Harjo will receive an honorary degree at the event.
Honorary degrees will also be awarded to:
- Deborah Bial, president and founder of The Posse Foundation
- Joanne Campbell, affordable housing advocate and longtime executive director of Valley Community Development in Northampton
- Audra McDonald, award-winning singer and actor
Honorary degrees also will be awarded to five individuals who had been scheduled to receive them in 2020: Northampton educator Gwen Agna; diplomat and climate change activist Christiana Figueres; advocate for immigrants Cristina Jiménez; pastor and educator the Rev. Gloria Elaine White-Hammond, M.D.; and author Hanya Yanagihara ’95.
Smith’s commencement will take place at 10 a.m. Sunday, May 30. Smith hopes to have an in-person, student-only commencement ceremony if Massachusetts guidelines allow. Families, friends and seniors who can’t be on campus in person will be invited to attend virtually. More information will be available at a later date.
About the Honorary Degree Recipients
Born in Tulsa, Oklahoma, Joy Harjo is an award-winning poet, writer, performer and saxophone player of the Mvskoke/Creek Nation. As the first Native American to be named U.S. Poet Laureate, she launched “Living Nations, Living Words,” a website designed to introduce readers to the many Native poets in the U.S. Harjo is the author of nine books of poetry, including the acclaimed “An American Sunrise,” as well as several plays and children’s books. Her 2012 memoir, “Crazy Brave,” won both the American Book Award and the PEN USA Literary Award for Creative Non-Fiction. Harjo’s many other honors include a Guggenheim Fellowship, the Wallace Stevens Award from the Academy of American Poets, and the Poetry Foundation’s Ruth Lilly Prize, which honors lifetime achievement.
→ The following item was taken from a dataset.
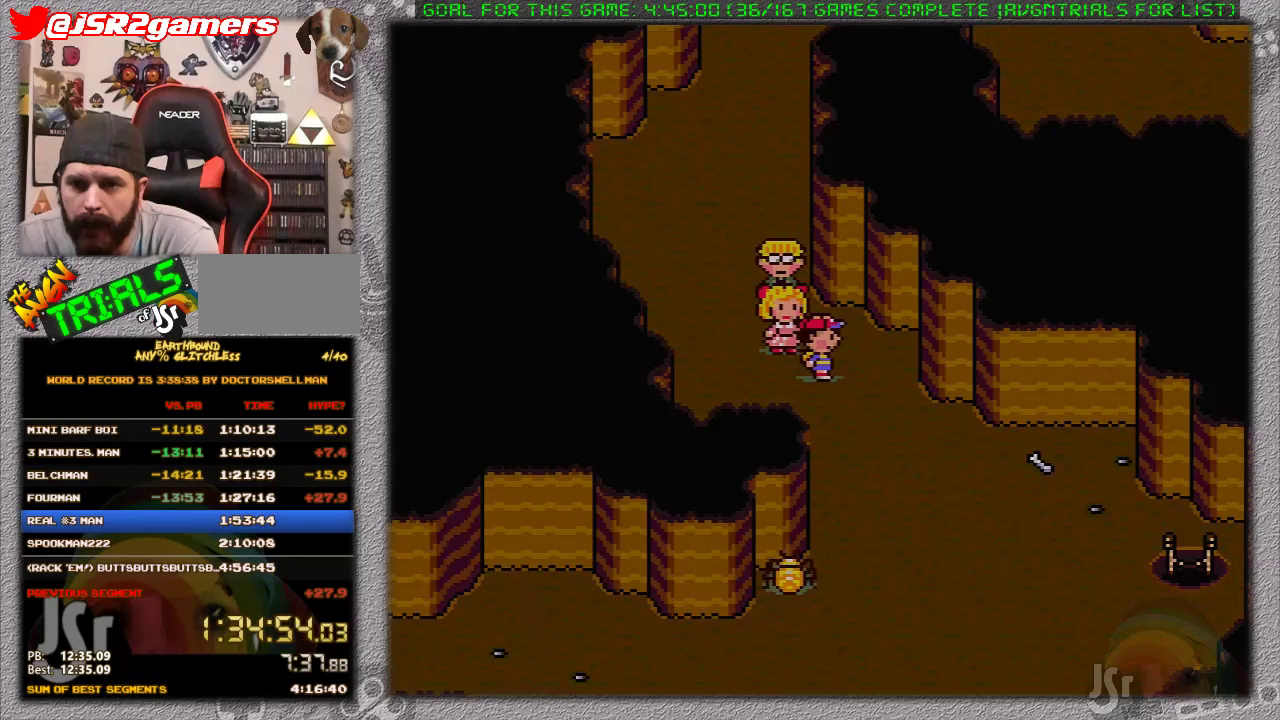
{"buttons": [], "events": []}
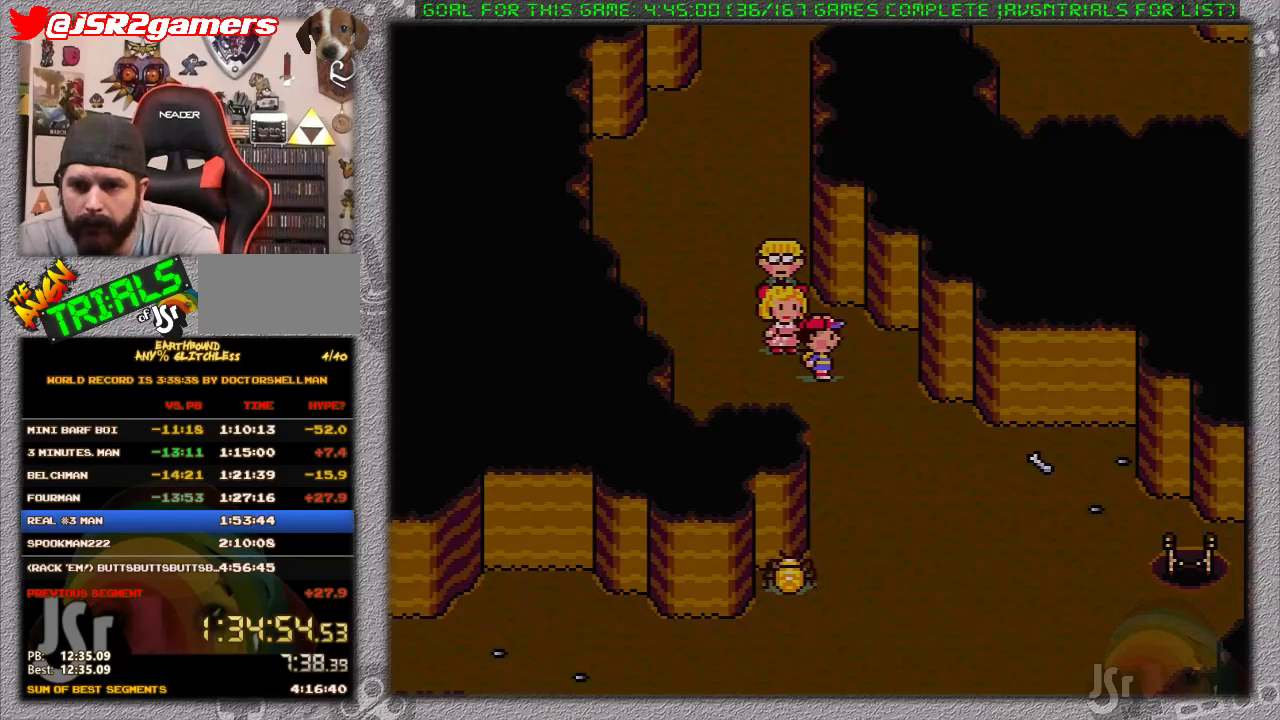
{"buttons": [], "events": [[150, "DPAD_RIGHT", "down"], [200, "DPAD_RIGHT", "up"], [283, "DPAD_RIGHT", "down"], [333, "DPAD_RIGHT", "up"], [433, "DPAD_RIGHT", "down"], [450, "DPAD_RIGHT", "up"]]}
A renowned saxophone player, Harjo performs solo and with her band, The Arrow Dynamics. She is a chancellor of the Academy of American Poets, and chairs the board of Native Arts and Cultures Foundation.
An expert in the field of higher education administration, college success and leadership development, Deborah Bial is president and founder of The Posse Foundation, an organization that sends teams (Posses) of students from diverse backgrounds to selective colleges and universities. Since 1989, The Posse Foundation has identified 10,000 Posse Scholars—including 60 who have attended Smith in the past six years. Nationally, these young people have won $1.5 billion in leadership scholarships from Posse’s partner colleges and universities, and are graduating at a rate of 90 percent. In 2010, President Barack Obama named Posse as one of 10 nonprofits with which he would share his Nobel Peace Prize money. Bial has received a prestigious MacArthur “genius grant” from The John D. and Catherine T. MacArthur Foundation, as well as the Harold W. McGraw Prize in Education. A member of the Brandeis Board of Trustees, Bial earned her undergraduate degree at Brandeis, and holds master’s and doctoral degrees from Harvard.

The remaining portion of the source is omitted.